The decline came after Petrolimex held its 2026 ordinary general meeting of shareholders, where management presented several notable updates.
Petrolimex CEO Luu Van Tuyen said the group could incur a loss of about 1,000 billion VND in Q1 related to gasoline and diesel. The company is working to calculate inventory and cost of goods sold to ensure financial safety if prices continue to fall after March 31.
Tuyen also noted that refined product prices in March rose sharply when supply was plentiful, while demand and prices weakened in April.
According to the CEO, since February 28, the Middle East conflict involving the US, Israel and Iran has reignited volatility in energy markets. He said that while Brent crude prices did not move much, refined fuel prices fluctuated in unusual ways.

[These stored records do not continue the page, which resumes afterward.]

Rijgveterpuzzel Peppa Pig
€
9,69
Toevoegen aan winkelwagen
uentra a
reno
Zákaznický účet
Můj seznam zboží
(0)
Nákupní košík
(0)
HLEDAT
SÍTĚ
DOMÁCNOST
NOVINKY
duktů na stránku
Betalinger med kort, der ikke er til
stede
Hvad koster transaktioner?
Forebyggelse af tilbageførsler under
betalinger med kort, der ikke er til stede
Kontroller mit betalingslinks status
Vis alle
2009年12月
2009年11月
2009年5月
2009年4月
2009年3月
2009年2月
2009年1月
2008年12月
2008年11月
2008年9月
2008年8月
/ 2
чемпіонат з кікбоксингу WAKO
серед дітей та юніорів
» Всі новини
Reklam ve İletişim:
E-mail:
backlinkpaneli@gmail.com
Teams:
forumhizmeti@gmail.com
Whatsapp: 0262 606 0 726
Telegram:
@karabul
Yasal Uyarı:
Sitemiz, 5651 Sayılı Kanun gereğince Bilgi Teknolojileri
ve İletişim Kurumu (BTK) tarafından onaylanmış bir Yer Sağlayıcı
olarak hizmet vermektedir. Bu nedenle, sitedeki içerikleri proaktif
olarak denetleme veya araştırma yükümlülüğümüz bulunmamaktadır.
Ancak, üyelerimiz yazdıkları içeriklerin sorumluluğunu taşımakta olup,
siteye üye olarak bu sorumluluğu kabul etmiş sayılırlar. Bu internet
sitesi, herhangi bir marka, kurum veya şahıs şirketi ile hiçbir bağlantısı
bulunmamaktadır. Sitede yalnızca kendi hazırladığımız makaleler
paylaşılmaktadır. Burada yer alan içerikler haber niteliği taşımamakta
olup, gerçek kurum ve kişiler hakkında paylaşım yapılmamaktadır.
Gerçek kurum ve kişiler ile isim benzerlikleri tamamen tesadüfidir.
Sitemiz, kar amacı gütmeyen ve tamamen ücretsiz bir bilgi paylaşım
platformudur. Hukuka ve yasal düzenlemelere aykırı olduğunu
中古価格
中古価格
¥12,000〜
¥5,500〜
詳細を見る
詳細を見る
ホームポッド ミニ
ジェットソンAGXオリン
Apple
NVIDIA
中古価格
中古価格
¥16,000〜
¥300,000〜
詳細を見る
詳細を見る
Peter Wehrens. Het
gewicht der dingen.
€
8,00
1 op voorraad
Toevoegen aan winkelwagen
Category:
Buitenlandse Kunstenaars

Tuyen stated that at times refined gasoline and diesel prices jumped by as much as 50 USD per barrel in a single day. He added that the diesel market premium reached 30–37 USD per barrel, described as unprecedented. Diesel prices in March peaked at 292 USD per barrel, up 329% from February. Including surcharges and freight, the effective cost per barrel rose to 340 USD.
By April, oil prices fell sharply to around 140 USD per barrel, creating difficulties for the company in managing inventory and cost of goods sold.

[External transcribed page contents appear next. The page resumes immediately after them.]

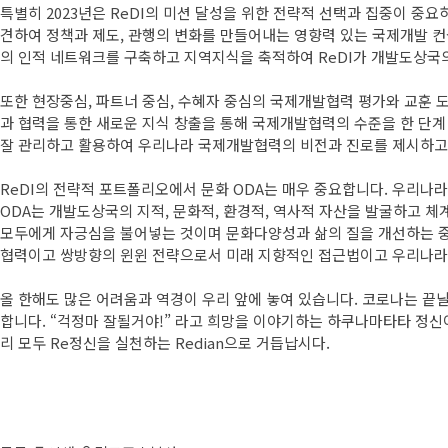
특별히 2023년은 ReDI의 미션 달성을 위한 전략적 선택과 집중이 
견하여 정책과 제도, 관행의 변화를 만들어내는 영향력 있는 국제개발 컨
의 인적 네트워크를 구축하고 지역지식을 축적하여 ReDI가 개발도상국
또한 현장중심, 파트너 중심, 수혜자 중심의 국제개발협력 평가와 교훈 
과 협력을 통한 새로운 지식 창출을 통해 국제개발협력의 수준을 한 단계
잘 관리하고 활용하여 우리나라 국제개발협력의 비전과 진로를 제시하고자 합
ReDI의 전략적 포트폴리오에서 문화 ODA는 매우 중요합니다. 우리
ODA는 개발도상국의 지적, 문화적, 환경적, 역사적 자산을 발굴하고 
모두에게 자긍심을 불어넣는 것이며 문화다양성과 삶의 질을 개선하는 중
협력이고 쌍방향의 윈윈 전략으로서 미래 지향적인 접근법이고 우리나라의 
올 한해도 많은 어려움과 역경이 우리 앞에 놓여 있습니다. 코로나는 끝
합니다. “걱정마 잘될거야!” 라고 희망을 이야기하는 하쿠나마타타 정신이
리 모두 Re정신을 실천하는 Redian으로 거듭납시다.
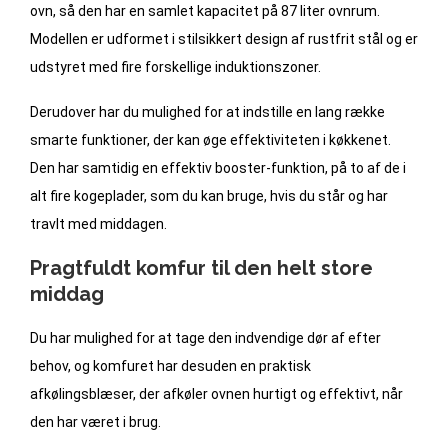
ovn, så den har en samlet kapacitet på 87 liter ovnrum.
Modellen er udformet i stilsikkert design af rustfrit stål og er
udstyret med fire forskellige induktionszoner.
Derudover har du mulighed for at indstille en lang række
smarte funktioner, der kan øge effektiviteten i køkkenet.
Den har samtidig en effektiv booster-funktion, på to af de i
alt fire kogeplader, som du kan bruge, hvis du står og har
travlt med middagen.
Pragtfuldt komfur til den helt store
middag
Du har mulighed for at tage den indvendige dør af efter
behov, og komfuret har desuden en praktisk
afkølingsblæser, der afkøler ovnen hurtigt og effektivt, når
den har været i brug.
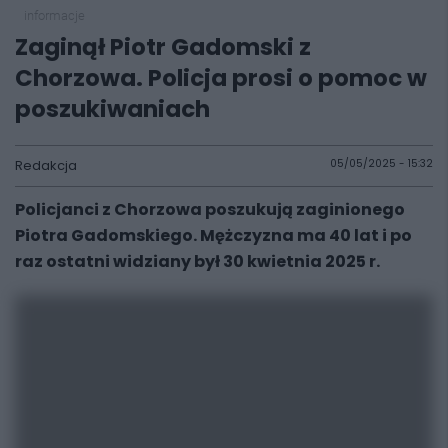
informacje
Zaginął Piotr Gadomski z
Chorzowa. Policja prosi o pomoc w
poszukiwaniach
Redakcja
05/05/2025 - 15:32
Policjanci z Chorzowa poszukują zaginionego
Piotra Gadomskiego. Mężczyzna ma 40 lat i po
raz ostatni widziany był 30 kwietnia 2025 r.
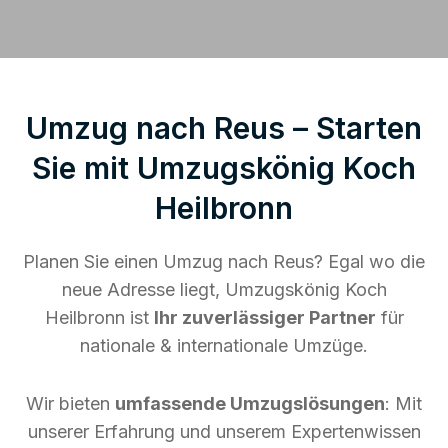
Umzug nach Reus – Starten
Sie mit Umzugskönig Koch
Heilbronn
Planen Sie einen Umzug nach Reus? Egal wo die
neue Adresse liegt, Umzugskönig Koch
Heilbronn ist
Ihr zuverlässiger Partner
für
nationale & internationale Umzüge.
Wir bieten
umfassende Umzugslösungen
: Mit
unserer Erfahrung und unserem Expertenwissen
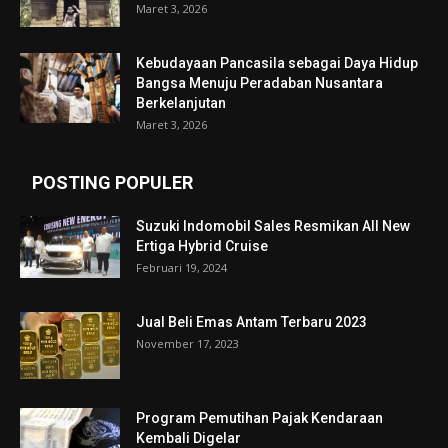
Maret 3, 2026
Kebudayaan Pancasila sebagai Daya Hidup
Bangsa Menuju Peradaban Nusantara
Berkelanjutan
Maret 3, 2026
POSTING POPULER
Suzuki Indomobil Sales Resmikan All New
Ertiga Hybrid Cruise
Februari 19, 2024
Jual Beli Emas Antam Terbaru 2023
November 17, 2023
Program Pemutihan Pajak Kendaraan
Kembali Digelar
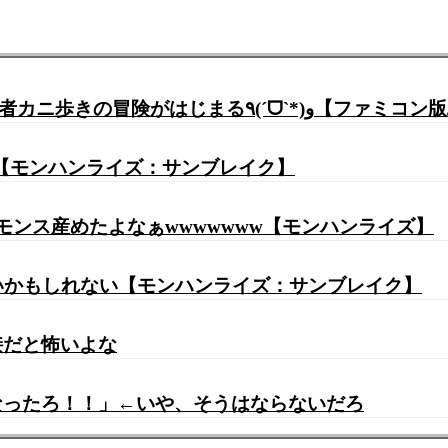
【FC/初代ドラクエ】#1 完全初見プレイ♪ ついに勇者カ
ｗ【モンハンライズ：サンブレイク】
モンス産めたよなぁwwwwwww【モンハンライズ】
ないかもしれない【モンハンライズ：サンブレイク】
接だと怖いよな
なったろ！！」←いや、そうはならないだろ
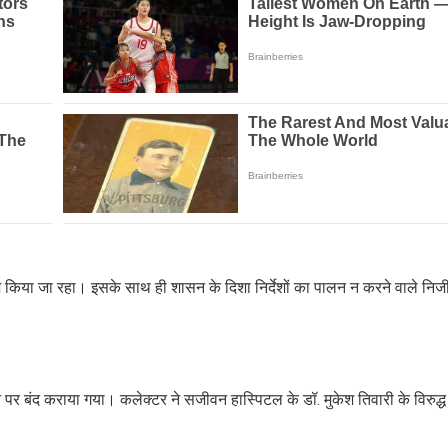
ीज किया जा रहा। इसके साथ ही शासन के दिशा निर्देशों का पालन न करने वाले निजी
 पर बंद कराया गया। कलेक्टर ने सजीवन हास्पिटल के डॉ. मुकेश तिवारी के विरुद्ध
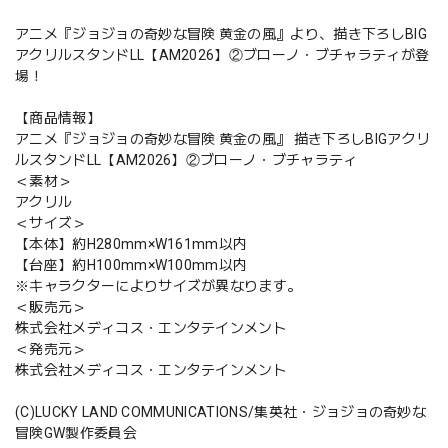
アニメ『ジョジョの奇妙な冒険 黄金の風』より、描き下ろしBIG
アクリルスタンドLL【AM2026】②ブローノ・ブチャラティが登
場！
【商品情報】
アニメ『ジョジョの奇妙な冒険 黄金の風』 描き下ろしBIGアクリ
ルスタンドLL【AM2026】②ブローノ・ブチャラティ
＜素材＞
アクリル
＜サイズ＞
【本体】約H280mm×W161mm以内
【台座】約H100mm×W100mm以内
※キャラクターによりサイズが異なります。
＜販売元＞
株式会社メディコス・エンタテインメント
＜発売元＞
株式会社メディコス・エンタテインメント
(C)LUCKY LAND COMMUNICATIONS/集英社・ジョジョの奇妙な
冒険GW製作委員会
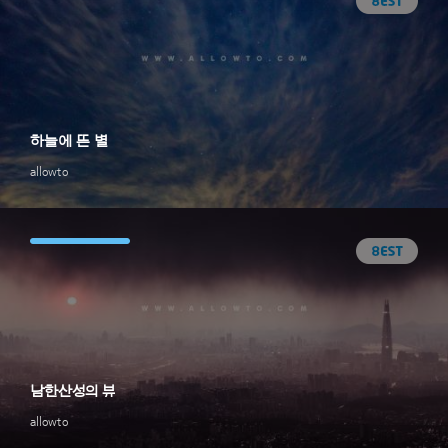
하늘에 뜬 별
allowto
남한산성의 뷰
allowto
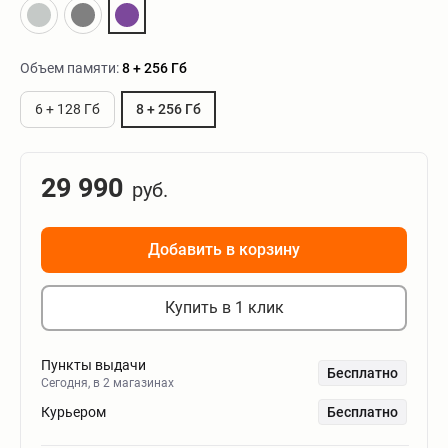
Объем памяти:
8 + 256 Гб
6 + 128 Гб
8 + 256 Гб
29 990
руб.
Добавить в корзину
Купить в 1 клик
Пункты выдачи
Бесплатно
Сегодня, в 2 магазинах
Курьером
Бесплатно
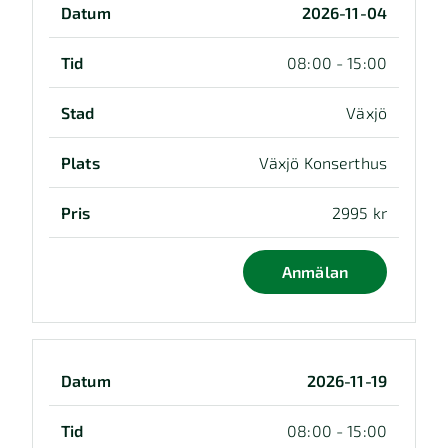
2026-11-04
08:00 - 15:00
Växjö
Växjö Konserthus
2995 kr
Anmälan
2026-11-19
08:00 - 15:00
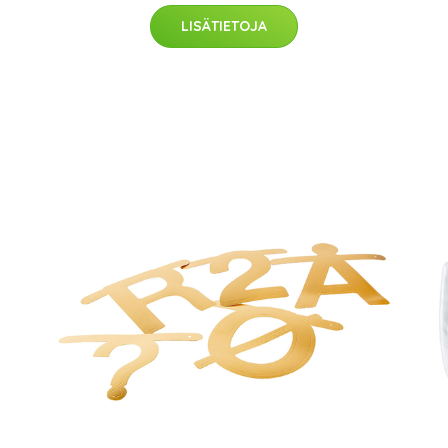
LISÄTIETOJA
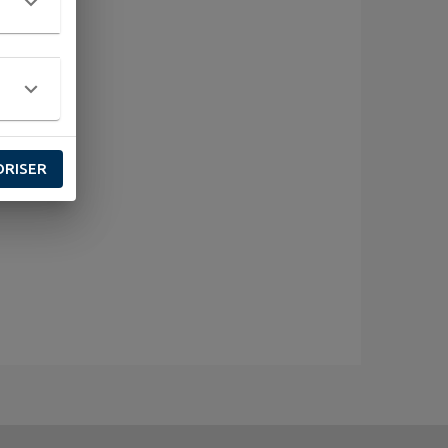
ORISER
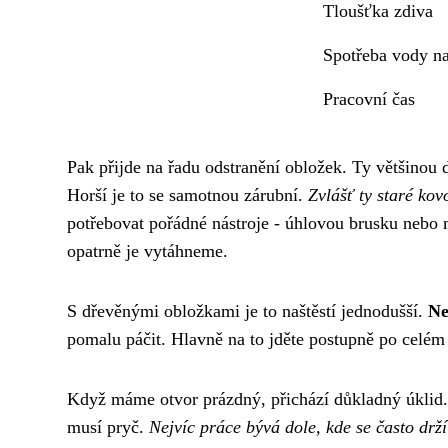
Tloušťka zdiva
Spotřeba vody n
Pracovní čas
Pak přijde na řadu odstranění obložek. Ty většinou d
Horší je to se samotnou zárubní.
Zvlášť ty staré kovo
potřebovat pořádné nástroje - úhlovou brusku nebo
opatrně je vytáhneme.
S dřevěnými obložkami je to naštěstí jednodušší.
Ne
pomalu páčit. Hlavně na to jděte postupně po celém
Když máme otvor prázdný, přichází důkladný úklid.
musí pryč.
Nejvíc práce bývá dole, kde se často drž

The CEO said that previously, importing a 40,000-ton batch required about 25–26 million USD. With the recent volatility, the same vessel would cost about 85–87 million USD, adding significant pressure on the group.

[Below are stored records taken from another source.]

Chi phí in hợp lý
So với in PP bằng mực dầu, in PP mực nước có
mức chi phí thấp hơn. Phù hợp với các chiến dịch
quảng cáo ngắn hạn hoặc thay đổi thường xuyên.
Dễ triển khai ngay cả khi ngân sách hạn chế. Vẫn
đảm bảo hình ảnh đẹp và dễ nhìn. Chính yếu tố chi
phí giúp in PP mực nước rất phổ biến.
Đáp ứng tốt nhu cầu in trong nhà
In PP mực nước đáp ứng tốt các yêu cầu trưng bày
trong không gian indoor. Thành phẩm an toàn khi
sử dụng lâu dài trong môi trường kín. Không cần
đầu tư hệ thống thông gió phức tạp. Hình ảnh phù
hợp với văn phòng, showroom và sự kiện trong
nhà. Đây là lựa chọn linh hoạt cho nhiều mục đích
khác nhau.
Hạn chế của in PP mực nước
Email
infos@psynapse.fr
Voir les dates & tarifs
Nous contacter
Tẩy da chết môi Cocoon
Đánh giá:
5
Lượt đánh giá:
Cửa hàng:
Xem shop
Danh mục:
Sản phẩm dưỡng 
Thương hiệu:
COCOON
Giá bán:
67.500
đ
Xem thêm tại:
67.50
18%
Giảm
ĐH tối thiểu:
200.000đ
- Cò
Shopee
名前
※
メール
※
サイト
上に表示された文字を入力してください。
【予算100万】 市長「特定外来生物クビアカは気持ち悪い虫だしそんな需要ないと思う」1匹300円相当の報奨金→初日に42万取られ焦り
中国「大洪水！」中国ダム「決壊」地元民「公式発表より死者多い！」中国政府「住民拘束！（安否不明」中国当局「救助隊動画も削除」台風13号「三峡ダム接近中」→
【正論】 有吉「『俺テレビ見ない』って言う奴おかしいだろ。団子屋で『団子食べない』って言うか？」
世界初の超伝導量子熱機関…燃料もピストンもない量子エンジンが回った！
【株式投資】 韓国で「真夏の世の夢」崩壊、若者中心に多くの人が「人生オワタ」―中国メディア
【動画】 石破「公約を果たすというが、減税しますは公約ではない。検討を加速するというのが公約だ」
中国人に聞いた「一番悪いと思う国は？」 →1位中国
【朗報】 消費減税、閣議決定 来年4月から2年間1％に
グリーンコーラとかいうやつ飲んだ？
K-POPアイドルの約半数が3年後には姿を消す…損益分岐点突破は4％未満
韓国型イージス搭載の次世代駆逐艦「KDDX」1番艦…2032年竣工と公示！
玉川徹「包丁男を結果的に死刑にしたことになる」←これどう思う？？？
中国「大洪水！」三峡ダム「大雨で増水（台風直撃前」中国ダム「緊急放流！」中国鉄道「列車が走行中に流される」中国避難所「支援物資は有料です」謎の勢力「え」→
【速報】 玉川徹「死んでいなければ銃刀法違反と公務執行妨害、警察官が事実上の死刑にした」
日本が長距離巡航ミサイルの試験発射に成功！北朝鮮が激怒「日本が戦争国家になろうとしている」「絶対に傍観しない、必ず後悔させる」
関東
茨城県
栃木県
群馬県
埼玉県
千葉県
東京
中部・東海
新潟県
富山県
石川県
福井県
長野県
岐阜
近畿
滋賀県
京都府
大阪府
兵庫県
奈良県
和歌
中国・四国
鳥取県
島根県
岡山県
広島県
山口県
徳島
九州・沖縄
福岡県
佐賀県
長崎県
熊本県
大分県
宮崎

In a separate development, Petrolimex currently does not meet the conditions to be a public company under the Securities Law. Board member Tran Tuan Linh said the shareholder structure includes the State holding 75.87%, a strategic shareholder 13.08%, and other retailers 9.41%, which is below the 10% free-float requirement. The group is awaiting detailed guidance from the State Securities Commission.